Southern Cross Station as viewed from above

Before last week I’d never seen this view of Southern Cross Station. It looks quite unworldly. CL was giving me a quick tour of Media House — as he commented, it looks like something from Dune.

Southern Cross Station from above

What you can’t see from the photos (not even zoomed-in) is that some sections closest to the edge, and between the lumpy bits, are actually inflatable plastic. Presumably it’s some essential part of the design.

Southern Cross Station from above

Here’s a more conventional angle. Anubis and Chrome are still in residence.

Southern Cross Station main entrance

New platforms at Southern Cross

When Southern Cross Station was built/renovated/unnecessarily renamed, someone made the wise decision to include provision for an extra two platforms: 15 and 16.

These are now being built as part of the (possibly otherwise ill-fated) Regional Rail Link project, and seem to be progressing nicely.

July 2010:
Southern Cross Stn: Platforms 15+16 under construction

Last week:
Southern Cross Stn: Platforms 15+16 under construction

There’s a catch.

It’s the big glass wall. It can’t be (cheaply) moved. It’ll have to sit in the middle of the new platforms.

So what will they do? There will be doors in the glass to get through it. Which means if it’s raining, you’d better take an umbrella if you want to use platform 16.

Southern Cross Stn: Platforms 15+16 under construction

They probably have little choice now. Maybe the planning ahead wasn’t quite so good after all.

Southern Cross Station gets Chromed

I was impressed enough by the Google Chrome advertising at suburban railway stations, such as this poster at South Yarra.
Google Chrome advertising at South Yarra Station, Melbourne

Then someone told me Southern Cross Station had also had a Chrome makeover. Sure enough…
Google Chrome advertising at Southern Cross Station, Melbourne

Google Chrome advertising at Southern Cross Station, Melbourne

Apparently this Internet thingummy-wotsit has some money behind it.
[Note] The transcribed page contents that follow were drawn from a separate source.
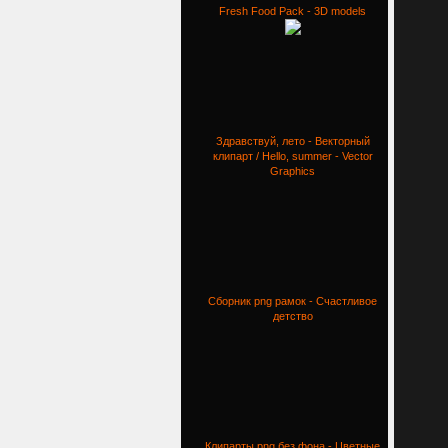
Fresh Food Pack - 3D models
Здравствуй, лето - Векторный
клипарт / Hello, summer - Vector
Graphics
Сборник png рамок - Счастливое
детство
Клипарты png без фона - Цветные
(Note the banners along the sides of the upper deck.)

Uh oh

Every time your train is stuck inexplicably in a tunnel, every time a service is cancelled, the experience is not just eroding your quality of life. It is eating away at our city’s global competitiveness.

– Boris Johnson, Mayor of London
in the London Evening Standard, 15/10/2009

A power problem at Southern Cross Station has caused this, this morning:

Metro status

(Somehow I doubt the Craigieburn and Williamstown lines actually have “Good service”)

Update 9:15. I went to the station, quite prepared to turn around and go and work at home if the trains were up the creek. Not too many people were waiting.

Around 8:25 an express came through. Some bloody stupid woman ran in front of it on the level crossing. It missed her by metres. The driver stopped after passing the crossing — I wouldn’t blame him if he’d shut his eyes and wasn’t sure if he’d hit her. Then he kept going.

The 8:31 turned up a minute late, and got a good run into Richmond, where it filled up. Some delays in the tunnel, but arrived at Flagstaff 8 minutes late, not too bad.

Glenhuntly station carpark half empty, Dandenong Road not moving, Alexandra Avenue and Punt Road barely moving — I’m guessing a lot of people avoided the trains (perhaps unnecessarily) due to tales of doom and gloom and drove instead, causing problems there.

Update Wednesday morning: It should be emphasised that while my trip in was relatively, smooth, it’s obvious from reports from around the place that many, many people were severely disrupted. As compensation the government has announced all metropolitan travel (train, tram and bus) is free on Friday. V/Line passengers with a ticket valid yesterday can claim a free travel voucher, and Metropolitan holders of weekly or longer passes can also claim a free ticket (on top of the usual monthly compensation that will most likely apply).